PROBLEMS:
- a) In the extract on mixtures and alligations, what milk-to-water ratios are given for the four containers in Question 4?
- b) Repeat the part of the extract on mixtures and alligations between "Question 3: Two equal" and "to water, minimum?", inclusive.

EXTRACT:
==============================

Download SSC-CGL Mixtures and Alligations Questions with answers PDF based on previous papers very useful for SSC-CGL exams. Very important Mixtures and Alligations questions for SSC exams.

Question 1: The ratio of the quantities on acid and water in a mixture is 1 : 3. If 5 liters of acid is further added to the mixture, the new ratio becomes 1: 2. The quantity of new mixture in liters is

a) 32

b) 40

c) 42

d) 45

Question 2: The ratio of the volumes of water and glycerine in 240cc of a mixture is 1:3. The quantity of water (in cc that should be added to the mixture so that the new ratio of the volume of water and glycerine becomes 2:3 is

a) 55

b) 60

c) 62.5

d) 64

Question 3: Two equal vessels are filled with the mixture of water and milk in the ratio of 3:4 and 5:3 respectively. If the mixtures are poured into a third vessel, the ratio of water and milk in the third vessel will be

a) 15:12

b) 53:59

c) 20:9

d) 59:53

Question 4: The ratio of milk and water in mixtures of four containers are 5:3, 2:1, 3:2 and 7:4 respectively. In which container is the quantity of milk, relative to water, minimum?

==============================

RECORD EXCERPTS:
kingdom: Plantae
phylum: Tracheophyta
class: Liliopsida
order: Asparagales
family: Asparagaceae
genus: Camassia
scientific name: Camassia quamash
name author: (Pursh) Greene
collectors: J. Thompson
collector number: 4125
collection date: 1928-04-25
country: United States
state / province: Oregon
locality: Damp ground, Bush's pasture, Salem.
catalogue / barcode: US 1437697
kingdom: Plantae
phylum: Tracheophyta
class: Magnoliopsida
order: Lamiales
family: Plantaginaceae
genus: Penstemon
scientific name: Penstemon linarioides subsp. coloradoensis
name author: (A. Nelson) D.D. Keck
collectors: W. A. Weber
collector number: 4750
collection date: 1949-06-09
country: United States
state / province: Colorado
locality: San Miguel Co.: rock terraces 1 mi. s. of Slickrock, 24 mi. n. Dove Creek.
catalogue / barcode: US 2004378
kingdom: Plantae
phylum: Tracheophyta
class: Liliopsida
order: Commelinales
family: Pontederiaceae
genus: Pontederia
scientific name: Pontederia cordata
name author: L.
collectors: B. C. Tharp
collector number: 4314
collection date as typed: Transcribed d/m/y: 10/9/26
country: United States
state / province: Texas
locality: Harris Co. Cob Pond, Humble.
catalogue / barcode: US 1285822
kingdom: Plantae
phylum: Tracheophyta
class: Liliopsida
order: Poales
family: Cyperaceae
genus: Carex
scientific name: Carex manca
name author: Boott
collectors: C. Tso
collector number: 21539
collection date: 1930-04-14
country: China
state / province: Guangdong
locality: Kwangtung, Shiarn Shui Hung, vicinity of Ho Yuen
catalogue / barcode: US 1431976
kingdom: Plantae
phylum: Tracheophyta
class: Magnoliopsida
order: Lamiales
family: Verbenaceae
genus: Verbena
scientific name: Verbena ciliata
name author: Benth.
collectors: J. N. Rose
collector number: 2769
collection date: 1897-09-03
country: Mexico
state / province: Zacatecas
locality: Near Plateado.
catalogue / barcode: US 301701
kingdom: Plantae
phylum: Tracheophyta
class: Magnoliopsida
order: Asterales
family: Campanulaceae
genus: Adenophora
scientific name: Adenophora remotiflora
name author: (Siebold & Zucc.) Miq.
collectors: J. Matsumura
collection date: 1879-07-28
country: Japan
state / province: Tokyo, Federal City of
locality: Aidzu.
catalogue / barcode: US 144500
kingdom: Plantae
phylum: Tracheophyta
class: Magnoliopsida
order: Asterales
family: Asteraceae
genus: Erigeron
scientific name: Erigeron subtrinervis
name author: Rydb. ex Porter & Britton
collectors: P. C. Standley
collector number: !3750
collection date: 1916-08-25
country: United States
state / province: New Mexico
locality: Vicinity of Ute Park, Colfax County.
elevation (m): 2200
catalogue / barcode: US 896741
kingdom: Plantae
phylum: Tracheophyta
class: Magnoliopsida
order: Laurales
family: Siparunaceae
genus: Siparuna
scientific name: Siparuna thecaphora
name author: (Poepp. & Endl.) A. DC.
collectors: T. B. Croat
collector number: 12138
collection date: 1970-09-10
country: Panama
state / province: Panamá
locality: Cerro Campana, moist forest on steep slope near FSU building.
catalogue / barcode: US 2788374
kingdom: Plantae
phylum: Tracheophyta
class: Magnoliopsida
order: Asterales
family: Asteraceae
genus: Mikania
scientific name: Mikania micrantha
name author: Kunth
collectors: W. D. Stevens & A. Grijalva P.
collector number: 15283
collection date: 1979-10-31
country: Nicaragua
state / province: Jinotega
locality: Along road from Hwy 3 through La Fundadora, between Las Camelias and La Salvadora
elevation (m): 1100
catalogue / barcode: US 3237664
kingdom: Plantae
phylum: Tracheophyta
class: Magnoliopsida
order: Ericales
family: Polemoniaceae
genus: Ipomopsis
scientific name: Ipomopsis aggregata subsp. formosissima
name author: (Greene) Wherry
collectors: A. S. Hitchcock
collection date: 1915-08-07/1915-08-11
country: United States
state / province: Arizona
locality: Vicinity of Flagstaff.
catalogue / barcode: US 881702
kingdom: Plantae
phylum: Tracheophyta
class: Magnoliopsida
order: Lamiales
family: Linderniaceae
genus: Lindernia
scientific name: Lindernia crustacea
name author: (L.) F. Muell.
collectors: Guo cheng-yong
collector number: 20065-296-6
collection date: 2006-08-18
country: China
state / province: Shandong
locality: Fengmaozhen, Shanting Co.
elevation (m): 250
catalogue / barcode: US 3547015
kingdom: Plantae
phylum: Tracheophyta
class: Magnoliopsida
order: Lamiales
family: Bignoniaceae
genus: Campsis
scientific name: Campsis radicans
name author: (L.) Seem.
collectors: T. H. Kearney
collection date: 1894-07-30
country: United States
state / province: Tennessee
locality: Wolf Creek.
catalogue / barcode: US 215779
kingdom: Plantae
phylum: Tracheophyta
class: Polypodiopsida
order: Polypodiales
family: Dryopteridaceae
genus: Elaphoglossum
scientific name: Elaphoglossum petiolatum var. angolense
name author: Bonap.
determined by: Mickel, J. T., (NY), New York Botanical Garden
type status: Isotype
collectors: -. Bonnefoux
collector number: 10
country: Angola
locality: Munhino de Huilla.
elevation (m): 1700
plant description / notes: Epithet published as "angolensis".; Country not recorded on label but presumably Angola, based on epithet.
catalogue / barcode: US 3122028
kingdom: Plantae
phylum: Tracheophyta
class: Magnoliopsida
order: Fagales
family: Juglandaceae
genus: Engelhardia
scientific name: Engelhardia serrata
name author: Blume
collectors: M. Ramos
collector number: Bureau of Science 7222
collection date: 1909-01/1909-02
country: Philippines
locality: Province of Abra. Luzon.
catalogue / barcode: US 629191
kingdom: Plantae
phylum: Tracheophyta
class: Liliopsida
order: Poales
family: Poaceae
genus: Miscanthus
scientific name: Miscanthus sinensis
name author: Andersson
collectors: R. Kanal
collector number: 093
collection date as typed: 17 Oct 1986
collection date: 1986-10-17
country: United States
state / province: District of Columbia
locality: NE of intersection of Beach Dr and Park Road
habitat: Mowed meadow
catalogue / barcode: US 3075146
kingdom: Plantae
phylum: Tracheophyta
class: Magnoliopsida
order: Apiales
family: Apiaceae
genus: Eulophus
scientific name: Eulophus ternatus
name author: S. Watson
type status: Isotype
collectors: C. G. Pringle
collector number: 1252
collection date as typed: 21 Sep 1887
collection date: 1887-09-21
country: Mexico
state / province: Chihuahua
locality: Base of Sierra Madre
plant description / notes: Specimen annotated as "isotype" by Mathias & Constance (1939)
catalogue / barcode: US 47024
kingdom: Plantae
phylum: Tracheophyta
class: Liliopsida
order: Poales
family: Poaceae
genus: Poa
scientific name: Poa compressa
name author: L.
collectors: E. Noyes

==============================

SET OF ANSWERS:
- a) 5:3, 2:1, 3:2 and 7:4

- b)
Question 3: Two equal vessels are filled with the mixture of water and milk in the ratio of 3:4 and 5:3 respectively. If the mixtures are poured into a third vessel, the ratio of water and milk in the third vessel will be

a) 15:12

b) 53:59

c) 20:9

d) 59:53

Question 4: The ratio of milk and water in mixtures of four containers are 5:3, 2:1, 3:2 and 7:4 respectively. In which container is the quantity of milk, relative to water, minimum?